Magical Istanbul, a short hop away
I arrived in Istanbul on November 10, a day whose
significance to the Turkish nation was not immediately known to me being a
wide-eyed foreigner with only a cursory knowledge of Turkish culture and
history. It was a Sunday and the streets were packed with families, couples,
groups of young people carrying Turkish flags, wearing red and white buttons
and pins on their chests with the image of the Father of the Nation, Mustafa
Kemal Ataturk. It was clearly a special day. After a little research online I
soon learned the significance of the day, it was Ataturk Memorial Day.
This display of national cohesion
and the people’s deep sense of pride in their Turkish heritage were clear to
see on that day. It is that spirit of cohesion and pride in their national
identity that I envy them for because it is something so many Lebanese lack.
To understand the Turkish nation
better one must understand its painful past, one must go back to the chaotic final
days of the Ottoman
State , its defeat at the
hands of the Allies at the end of World War One and the loss of its empire. Their
capital, Istanbul
at the time, was occupied by British and French forces. The entire Anatolian land
mass was cut up and apportioned between the victorious allied armies, among
them Greece and Armenia . A resistance
movement emerged led by Ataturk to liberate Anatolia
and throw out the occupying armies. What emerged was a Turkish Republic
from the Ottoman ashes; it emerged strong and independent, more so for all the
hardships and struggle they had to endure along the way. In Lebanon and in
most Arab countries we never had such vision or clarity of purpose; as a result
we are still deeply internally divided and unsure of our national identity.

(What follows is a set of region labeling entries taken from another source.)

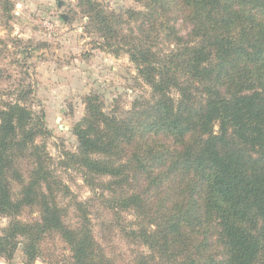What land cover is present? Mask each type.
Listing matches in <instances>:
<instances>
[{"label":"trees","instance_id":"1","mask_svg":"<svg viewBox=\"0 0 264 264\" xmlns=\"http://www.w3.org/2000/svg\"><path fill=\"white\" fill-rule=\"evenodd\" d=\"M133 1L142 10L77 6L86 34L125 55L147 95L107 114L88 97L76 152L60 164L115 217L131 215L122 232L138 247L133 264H264V0ZM41 123L18 102L0 107V215L10 218L0 258L19 249L33 263L57 235L71 264H112L86 202L72 200L76 220L65 222L58 197L69 192L36 143ZM27 208L39 218L19 220Z\"/></svg>","mask_w":264,"mask_h":264},{"label":"rangeland","instance_id":"2","mask_svg":"<svg viewBox=\"0 0 264 264\" xmlns=\"http://www.w3.org/2000/svg\"><path fill=\"white\" fill-rule=\"evenodd\" d=\"M120 13L142 10L133 0H92ZM78 0H0V107L18 102L31 111L46 130L43 144L51 158L50 168L68 188L59 204L66 210L65 222L73 223L76 212L72 200L86 202L94 235L112 264H133L138 247L126 238L122 228L133 221L131 215L115 217L109 207L86 187L74 168H64L63 154L75 153L74 127L85 116V102L96 96L105 114L113 108L129 110L134 101L147 95L148 88L136 78L134 66L125 55L114 57L100 49L98 36L88 35L87 22ZM182 34H185L182 32ZM26 165H24V170ZM14 192L18 193L17 186ZM39 218L36 208L24 210L19 220ZM10 218L0 215V236ZM42 253L28 263L16 250L5 264H71L68 246L51 235L41 244Z\"/></svg>","mask_w":264,"mask_h":264},{"label":"crops","instance_id":"3","mask_svg":"<svg viewBox=\"0 0 264 264\" xmlns=\"http://www.w3.org/2000/svg\"><path fill=\"white\" fill-rule=\"evenodd\" d=\"M0 264H5V263L0 262Z\"/></svg>","mask_w":264,"mask_h":264}]
</instances>
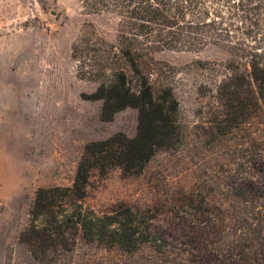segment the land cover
I'll use <instances>...</instances> for the list:
<instances>
[{"label": "trees", "instance_id": "trees-1", "mask_svg": "<svg viewBox=\"0 0 264 264\" xmlns=\"http://www.w3.org/2000/svg\"><path fill=\"white\" fill-rule=\"evenodd\" d=\"M82 2L89 12L108 11L120 18L117 45L102 40L104 46L95 49L92 32L73 47L74 58L80 60L86 44L85 57L100 67L97 73L89 72L100 78L89 98L102 100L105 121L126 108L137 109V132L87 143L72 185L36 191L18 239L23 250L19 264H78L80 239L129 254L150 247L165 264H264V139L258 138L256 126L264 119V0ZM208 47L225 51L227 57L207 62L220 76L199 93L217 104L213 123L219 134L245 133L232 150L228 187L234 203L225 208L209 203L202 193L200 198L183 193L163 212L156 206L120 204L101 214L88 207L94 169L105 173L119 166L138 175L158 152L176 150L186 140L174 89L154 82L156 70L142 65L156 63L160 51L199 52ZM91 51H97L94 58ZM13 260L9 256L6 264Z\"/></svg>", "mask_w": 264, "mask_h": 264}, {"label": "rangeland", "instance_id": "rangeland-1", "mask_svg": "<svg viewBox=\"0 0 264 264\" xmlns=\"http://www.w3.org/2000/svg\"><path fill=\"white\" fill-rule=\"evenodd\" d=\"M119 22L112 12H89L82 0H0V264L11 255L12 264H19V235L39 188L72 185L87 143L137 132L135 108L119 111L111 121L102 119V100L89 98L100 83L89 72L97 73L100 67L85 57L86 44L80 60L73 56L75 43L85 33H94L95 49L104 46L102 40L117 45ZM90 55L94 58L97 51ZM226 57L215 47L164 50L155 54L156 63L142 65L156 70L154 82L174 89L186 140L176 150L158 152L138 175L119 166L105 173L94 169L87 187L88 207L101 214L120 204L156 206L163 212L183 193L198 198L202 193L209 203L225 208L234 203L228 187L232 150L244 141L245 133L219 134L213 123L217 104L198 90L215 84L220 76L207 62H223ZM258 121V138L264 139V119ZM76 260L165 264L150 247L129 254L84 239L78 242Z\"/></svg>", "mask_w": 264, "mask_h": 264}]
</instances>
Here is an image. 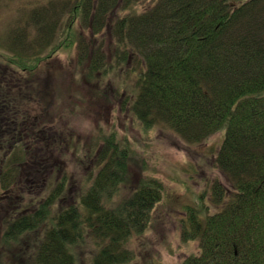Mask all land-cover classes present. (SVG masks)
Returning a JSON list of instances; mask_svg holds the SVG:
<instances>
[{"label":"trees","instance_id":"1","mask_svg":"<svg viewBox=\"0 0 264 264\" xmlns=\"http://www.w3.org/2000/svg\"><path fill=\"white\" fill-rule=\"evenodd\" d=\"M141 1L49 0L15 31L9 67L0 65V189L14 200L0 215V264H79L85 249L90 264H134L133 242L162 199L157 179L127 186L134 153L116 132L75 148L92 165L77 180L57 162L69 146L42 125L34 108L46 110V91L32 81L62 31L87 79L126 72L120 109L146 131L168 125L194 143L226 130L216 164L227 183L186 208L183 241L200 247L180 264H264V0H151L139 13Z\"/></svg>","mask_w":264,"mask_h":264},{"label":"rangeland","instance_id":"2","mask_svg":"<svg viewBox=\"0 0 264 264\" xmlns=\"http://www.w3.org/2000/svg\"><path fill=\"white\" fill-rule=\"evenodd\" d=\"M46 1L49 0H0L1 66H8L14 55L12 44L15 31L24 30L32 7ZM152 3L151 0L141 1L138 12L151 8ZM78 35L76 31L73 38H79ZM60 38L59 45L51 46L45 55L47 65L38 70L32 81L33 89L46 91V110H42L41 105L38 109L34 108L42 118V125L47 129L56 127L59 137L69 149H73L72 152L67 148V156L57 162H66L71 179L77 180L82 170L88 172L92 165L88 161L79 164L76 147L86 153L103 133L116 132L120 140L127 138L134 153L130 164L131 179L127 186L132 187L144 178L157 179L163 184L162 199L155 207L149 231L133 242L132 248L138 256L134 264L151 261L156 264H180L188 255L198 253L200 247L197 240L183 241L181 222L187 217L186 208L195 207L202 198L208 203L215 182L221 185L227 183L216 164L226 130L217 131L202 142L194 143L182 139L168 125H157L146 131L129 110L120 109L121 94L124 92L120 83L127 78L126 72L117 70L107 77L101 75L100 81L87 79L86 64L78 61L79 49L61 45L67 38L64 31ZM97 39L100 44L105 42L107 51V41H111L107 33L98 35ZM11 70L19 72L21 69L12 65ZM3 78L8 81V78ZM103 90L108 96L101 98ZM3 155L0 154V160ZM30 169L31 163L21 169L23 179ZM74 193H70L71 197ZM125 194L128 192L125 191ZM30 198L36 200L37 196L27 197ZM11 202H14L11 196L0 189V215L11 211L10 207L14 206ZM89 252L90 249L81 252L79 264H90Z\"/></svg>","mask_w":264,"mask_h":264}]
</instances>
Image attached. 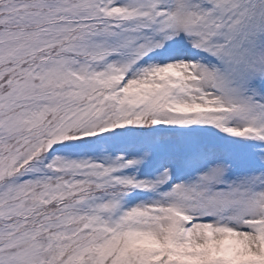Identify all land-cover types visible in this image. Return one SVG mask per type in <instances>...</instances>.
I'll use <instances>...</instances> for the list:
<instances>
[{
	"label": "snow or ice",
	"instance_id": "snow-or-ice-1",
	"mask_svg": "<svg viewBox=\"0 0 264 264\" xmlns=\"http://www.w3.org/2000/svg\"><path fill=\"white\" fill-rule=\"evenodd\" d=\"M0 264H264V0H0Z\"/></svg>",
	"mask_w": 264,
	"mask_h": 264
}]
</instances>
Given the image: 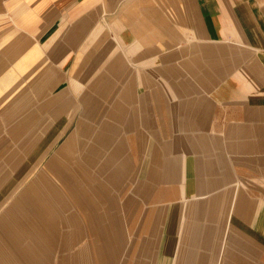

The city I visited was very
different from the Istanbul
I remember as a child when I first came on holiday with my parents in the first
half of the 1980s. Istanbul
today is a modern metropolis in every meaning of the word. Its population is
just over 13 million according to Wikipedia, more than three times the number
of people in the whole of Lebanon ,
and yet the city runs smoothly from what I could see. In short, everything
works the way it is supposed to. There are no power cuts, no water shortages;
water pressure in taps and showers is superb. Traffic flows smoothly if
painfully slowly at rush hour. The trams are modern and sleek, the buses too. Everyone
stops at red and drives on at green, even pedestrians for the most part. The
rule seems to be to keep to the right not just when driving but when walking
too. On busy roads there are special pedestrian crossings where you push a button
and the lights turn red, the cars all stop without exception and you cross safely.
I marveled at this great achievement because in Lebanon the riskiest business is
crossing the road even when you have the right of way.
The architecture of the city is truly
unique and I am not just referring to its mosques, palaces and churches. Where
I stayed, just uphill from the Four Seasons, is a quaint and quiet residential
neighborhood built on the side of a steep hill and bordered to one side by an
expansive park. The scene from the top floor of my hotel was a cascade of red
tiled roofs, quaint old houses adorned with flower pots, tight brick-surfaced
roads and public-use stairways, all interspersed with lush green trees overlooking
the shimmering waters of the busy Bosphorus. Almost every doorstep in the
neighborhood had at least one fat lazy cat sunning itself which added to its
charm.
It was an unusually mild November
but with an unmistakable chill in the air, but one could still wear short
sleeves. The waterside cafes and restaurants were nearly always packed and full
of life. One could spend the whole day walking the city and this is probably the
best way to see it. There is one thing I enjoy a lot and that is walking,
seeing a city from ground level and not from behind the window of a tour bus
and Istanbul ’s
wide walkways proved very pedestrian friendly. The smell of roasting chestnuts
hung heavy in the air from the many street vendors, a tempting treat.
The area around the Topkapi Palace , Hagia Sophia and the Blue Mosque is
a tourist magnet, especially the market area, the Grand Bazaar, with its many
souvenir shops, carpet and antique shops and small hotels and restaurants. It
is likely that upon stepping out from a taxi there you will be approached by a loquacious
and gregarious sales person who will do his best to catch your attention,
divert you from your planned route and invite you to visit his shop and maybe
buy a carpet or two. If you have the time, visit the carpet shops, the level of
craftsmanship on display is truly impressive. Turks are hospitable people and
you will be seated and served a tea or coffee while the sales person and his assistants
show you the best carpets in the shop. This is where you can hone your
bargaining skills, it is expected I felt. Of course no one is under obligation
to buy, but it’s mighty tempting.
When comparing Istanbul with our
own wounded city Beirut I feel sad and hurt that we could not revive the same
urban can do spirit, our old souks, the vibrant heart of the city, the down
town. Instead we have in place of the old Aswak a high end open air mall and in
place of our old down town business district we have a failed experiment courtesy
of Solidere, shops empty and shuttered, restaurants struggling to find patrons,
and what amounts to an open air museum.